§ Work instruction:
Below is a listing to copy exactly; no image goes into the copy.

§ Given information:
┌──

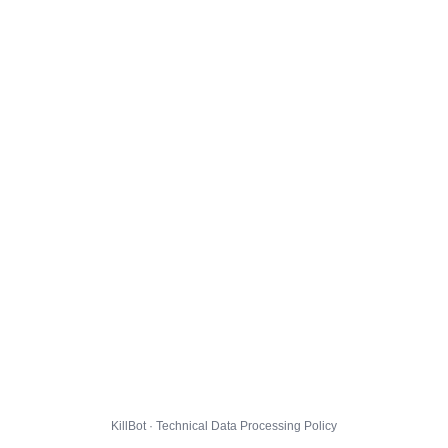
KillBot · Technical Data Processing Policy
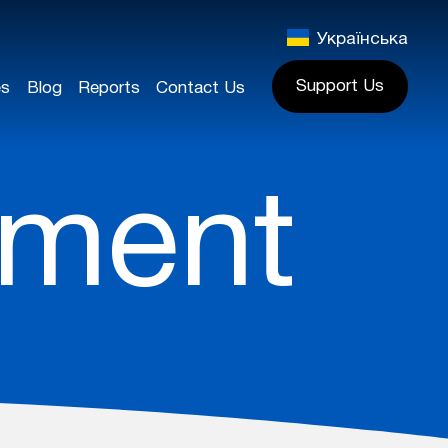
Українська
Support Us
es
Blog
Reports
Contact Us
pment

└──

§ Written answer:
KillBot · Technical Data Processing Policy
Українська
Support Us
es
Blog
Reports
Contact Us
pment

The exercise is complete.